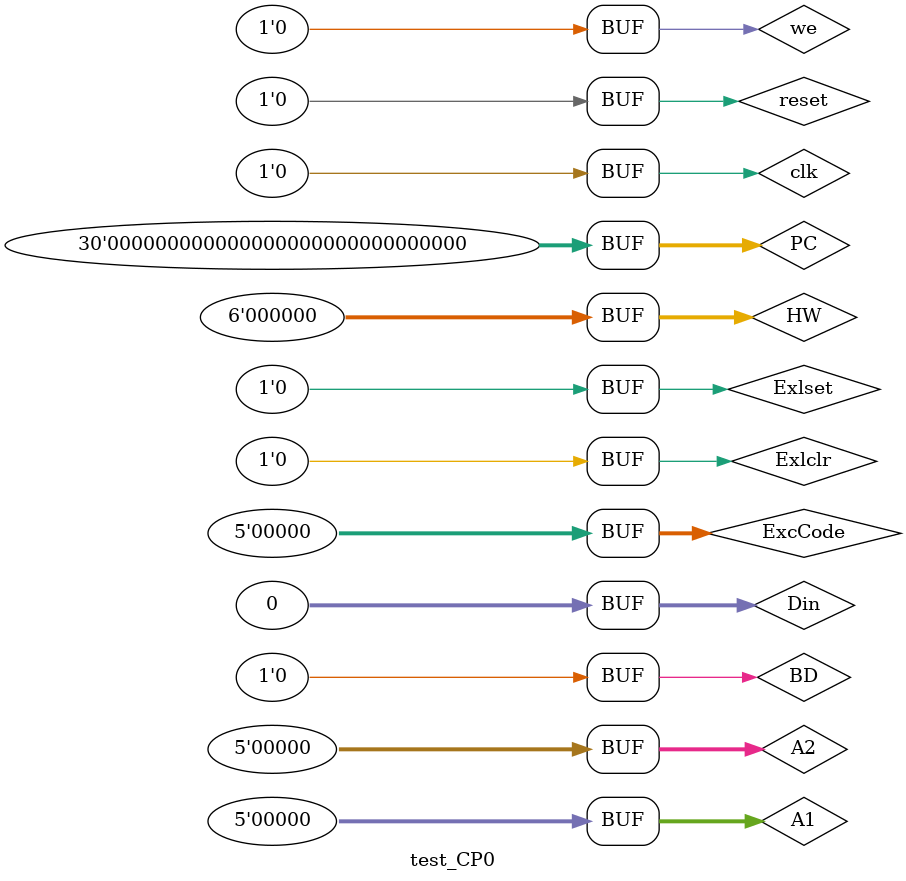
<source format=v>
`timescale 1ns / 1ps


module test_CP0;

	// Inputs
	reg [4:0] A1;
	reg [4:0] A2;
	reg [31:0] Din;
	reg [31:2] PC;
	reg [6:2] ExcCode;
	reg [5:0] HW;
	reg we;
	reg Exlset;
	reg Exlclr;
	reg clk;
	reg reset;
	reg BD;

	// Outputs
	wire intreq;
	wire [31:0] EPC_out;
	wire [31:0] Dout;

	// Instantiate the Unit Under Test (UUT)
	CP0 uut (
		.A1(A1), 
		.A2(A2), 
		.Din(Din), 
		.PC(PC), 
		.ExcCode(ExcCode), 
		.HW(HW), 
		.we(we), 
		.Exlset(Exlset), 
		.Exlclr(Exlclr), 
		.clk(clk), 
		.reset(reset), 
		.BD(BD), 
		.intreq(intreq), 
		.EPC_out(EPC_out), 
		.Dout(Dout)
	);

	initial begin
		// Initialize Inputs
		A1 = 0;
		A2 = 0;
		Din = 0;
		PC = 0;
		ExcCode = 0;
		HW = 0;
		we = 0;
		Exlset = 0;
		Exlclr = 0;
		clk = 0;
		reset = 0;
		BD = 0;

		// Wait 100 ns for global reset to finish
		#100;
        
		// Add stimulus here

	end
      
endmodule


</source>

#####

### WHAT NEEDS TO BE DONE
Among the entries, count how many lines hold the string "ExcCode", then state only that number.

### PROBLEM SOLUTION
3